Recorded data:
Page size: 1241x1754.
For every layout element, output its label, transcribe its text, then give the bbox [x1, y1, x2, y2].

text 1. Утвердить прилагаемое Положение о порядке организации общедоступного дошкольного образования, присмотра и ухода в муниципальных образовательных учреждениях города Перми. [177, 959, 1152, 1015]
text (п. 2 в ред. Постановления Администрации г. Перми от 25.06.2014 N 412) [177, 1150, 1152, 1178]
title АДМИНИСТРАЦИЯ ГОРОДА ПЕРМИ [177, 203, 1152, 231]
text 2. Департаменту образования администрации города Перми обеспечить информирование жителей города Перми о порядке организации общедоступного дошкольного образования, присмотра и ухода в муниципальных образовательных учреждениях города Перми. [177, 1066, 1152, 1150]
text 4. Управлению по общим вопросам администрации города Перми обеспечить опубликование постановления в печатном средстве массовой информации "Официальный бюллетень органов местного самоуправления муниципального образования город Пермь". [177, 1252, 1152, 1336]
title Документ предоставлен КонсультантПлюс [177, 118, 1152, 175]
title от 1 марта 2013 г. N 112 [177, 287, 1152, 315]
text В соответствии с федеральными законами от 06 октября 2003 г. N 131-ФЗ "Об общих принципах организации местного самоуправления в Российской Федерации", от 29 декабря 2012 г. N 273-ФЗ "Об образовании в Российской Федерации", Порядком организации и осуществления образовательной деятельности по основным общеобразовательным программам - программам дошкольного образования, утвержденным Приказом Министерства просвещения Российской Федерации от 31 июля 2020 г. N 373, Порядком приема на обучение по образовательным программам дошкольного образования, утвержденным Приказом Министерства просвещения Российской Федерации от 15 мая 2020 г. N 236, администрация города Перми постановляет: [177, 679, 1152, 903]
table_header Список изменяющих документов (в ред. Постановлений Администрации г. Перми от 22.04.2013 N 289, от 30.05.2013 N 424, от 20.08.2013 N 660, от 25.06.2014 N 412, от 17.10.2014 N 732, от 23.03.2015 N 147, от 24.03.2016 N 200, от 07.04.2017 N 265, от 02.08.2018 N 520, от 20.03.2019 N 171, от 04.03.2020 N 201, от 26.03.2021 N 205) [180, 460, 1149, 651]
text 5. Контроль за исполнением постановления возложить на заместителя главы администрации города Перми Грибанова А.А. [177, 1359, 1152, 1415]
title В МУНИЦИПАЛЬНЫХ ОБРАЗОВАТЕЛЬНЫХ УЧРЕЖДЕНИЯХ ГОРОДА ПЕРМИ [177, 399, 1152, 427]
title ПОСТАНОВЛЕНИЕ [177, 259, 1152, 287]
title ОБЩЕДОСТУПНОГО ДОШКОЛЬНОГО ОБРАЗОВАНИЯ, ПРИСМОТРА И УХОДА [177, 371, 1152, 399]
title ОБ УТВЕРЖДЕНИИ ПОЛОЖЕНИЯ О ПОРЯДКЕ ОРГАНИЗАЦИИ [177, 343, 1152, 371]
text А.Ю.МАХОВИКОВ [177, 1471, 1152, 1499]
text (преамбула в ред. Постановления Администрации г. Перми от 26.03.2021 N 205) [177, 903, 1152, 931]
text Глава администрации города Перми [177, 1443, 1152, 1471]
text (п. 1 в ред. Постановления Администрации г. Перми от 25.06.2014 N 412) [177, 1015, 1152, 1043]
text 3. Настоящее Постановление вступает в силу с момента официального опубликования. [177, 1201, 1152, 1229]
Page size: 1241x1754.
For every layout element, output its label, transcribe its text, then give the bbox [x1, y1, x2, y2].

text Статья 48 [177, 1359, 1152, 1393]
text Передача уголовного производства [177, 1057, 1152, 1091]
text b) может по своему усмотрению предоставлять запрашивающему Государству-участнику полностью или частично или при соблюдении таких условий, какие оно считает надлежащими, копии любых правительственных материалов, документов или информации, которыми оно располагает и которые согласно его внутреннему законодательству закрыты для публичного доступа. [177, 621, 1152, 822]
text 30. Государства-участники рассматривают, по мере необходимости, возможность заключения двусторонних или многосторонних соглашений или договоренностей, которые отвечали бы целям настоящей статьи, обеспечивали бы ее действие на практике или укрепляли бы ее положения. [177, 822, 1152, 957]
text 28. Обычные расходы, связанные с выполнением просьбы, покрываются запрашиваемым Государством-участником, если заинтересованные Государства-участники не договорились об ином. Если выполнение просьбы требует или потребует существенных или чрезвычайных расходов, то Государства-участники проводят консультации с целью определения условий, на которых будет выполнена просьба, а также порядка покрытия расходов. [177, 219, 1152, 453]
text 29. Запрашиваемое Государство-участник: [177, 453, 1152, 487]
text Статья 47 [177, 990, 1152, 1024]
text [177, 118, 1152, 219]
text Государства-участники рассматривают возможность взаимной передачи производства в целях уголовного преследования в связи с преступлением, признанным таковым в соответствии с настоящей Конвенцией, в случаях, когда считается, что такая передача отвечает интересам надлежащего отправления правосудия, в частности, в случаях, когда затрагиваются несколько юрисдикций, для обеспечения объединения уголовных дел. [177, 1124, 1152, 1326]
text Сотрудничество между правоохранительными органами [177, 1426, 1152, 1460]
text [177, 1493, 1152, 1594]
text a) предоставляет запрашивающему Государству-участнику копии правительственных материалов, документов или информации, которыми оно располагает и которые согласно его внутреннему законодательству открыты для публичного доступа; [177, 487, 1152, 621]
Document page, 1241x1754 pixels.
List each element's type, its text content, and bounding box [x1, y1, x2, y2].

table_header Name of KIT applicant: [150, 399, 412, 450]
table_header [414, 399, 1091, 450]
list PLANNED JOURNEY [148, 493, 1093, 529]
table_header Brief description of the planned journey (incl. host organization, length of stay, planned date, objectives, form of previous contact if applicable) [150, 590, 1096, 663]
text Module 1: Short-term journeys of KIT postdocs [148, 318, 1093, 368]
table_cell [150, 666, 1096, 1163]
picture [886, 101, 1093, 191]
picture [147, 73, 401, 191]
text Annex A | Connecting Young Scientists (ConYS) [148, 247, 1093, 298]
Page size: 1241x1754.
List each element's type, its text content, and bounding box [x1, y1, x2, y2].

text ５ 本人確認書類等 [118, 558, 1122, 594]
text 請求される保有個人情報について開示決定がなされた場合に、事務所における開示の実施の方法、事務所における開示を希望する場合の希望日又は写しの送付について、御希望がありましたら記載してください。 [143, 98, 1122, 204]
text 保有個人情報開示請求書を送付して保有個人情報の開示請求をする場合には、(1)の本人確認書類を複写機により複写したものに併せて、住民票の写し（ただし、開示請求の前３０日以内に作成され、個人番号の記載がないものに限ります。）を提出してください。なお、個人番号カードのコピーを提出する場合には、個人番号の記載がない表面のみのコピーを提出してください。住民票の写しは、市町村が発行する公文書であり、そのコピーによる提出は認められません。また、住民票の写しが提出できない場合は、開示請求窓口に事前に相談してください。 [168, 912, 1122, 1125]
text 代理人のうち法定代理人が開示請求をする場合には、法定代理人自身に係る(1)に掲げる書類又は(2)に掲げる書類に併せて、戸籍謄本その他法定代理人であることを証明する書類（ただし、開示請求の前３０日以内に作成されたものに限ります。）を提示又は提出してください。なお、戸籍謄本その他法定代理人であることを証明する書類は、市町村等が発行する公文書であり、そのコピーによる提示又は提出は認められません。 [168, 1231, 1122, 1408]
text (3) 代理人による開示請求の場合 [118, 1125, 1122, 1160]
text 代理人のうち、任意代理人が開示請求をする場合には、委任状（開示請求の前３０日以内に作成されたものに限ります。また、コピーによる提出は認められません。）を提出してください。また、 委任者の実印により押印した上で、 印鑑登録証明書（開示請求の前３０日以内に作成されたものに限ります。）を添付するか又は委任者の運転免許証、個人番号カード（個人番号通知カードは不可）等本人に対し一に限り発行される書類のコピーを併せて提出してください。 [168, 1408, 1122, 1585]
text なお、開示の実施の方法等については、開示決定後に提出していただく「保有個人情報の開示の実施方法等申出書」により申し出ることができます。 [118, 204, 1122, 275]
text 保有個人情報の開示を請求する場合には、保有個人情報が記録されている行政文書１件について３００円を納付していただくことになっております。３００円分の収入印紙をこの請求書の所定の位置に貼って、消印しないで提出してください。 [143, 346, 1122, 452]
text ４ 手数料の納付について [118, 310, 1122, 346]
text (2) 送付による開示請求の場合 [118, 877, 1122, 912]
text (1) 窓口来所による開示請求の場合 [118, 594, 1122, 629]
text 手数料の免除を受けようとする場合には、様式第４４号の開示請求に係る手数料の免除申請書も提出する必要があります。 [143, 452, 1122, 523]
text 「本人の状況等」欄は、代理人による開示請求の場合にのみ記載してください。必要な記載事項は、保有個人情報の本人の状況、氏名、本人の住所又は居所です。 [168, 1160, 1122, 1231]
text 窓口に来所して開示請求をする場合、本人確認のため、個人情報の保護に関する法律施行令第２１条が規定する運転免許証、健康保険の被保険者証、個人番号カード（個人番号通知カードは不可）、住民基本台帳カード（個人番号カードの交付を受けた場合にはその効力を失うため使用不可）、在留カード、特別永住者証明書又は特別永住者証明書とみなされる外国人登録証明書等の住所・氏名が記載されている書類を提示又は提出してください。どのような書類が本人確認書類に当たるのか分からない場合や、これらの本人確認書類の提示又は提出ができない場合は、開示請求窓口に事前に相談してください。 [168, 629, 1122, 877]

Exercise directions: Of the lines above, show those in which "Статья" appears.

Task result:
text Статья 48 [177, 1359, 1152, 1393]
text Статья 47 [177, 990, 1152, 1024]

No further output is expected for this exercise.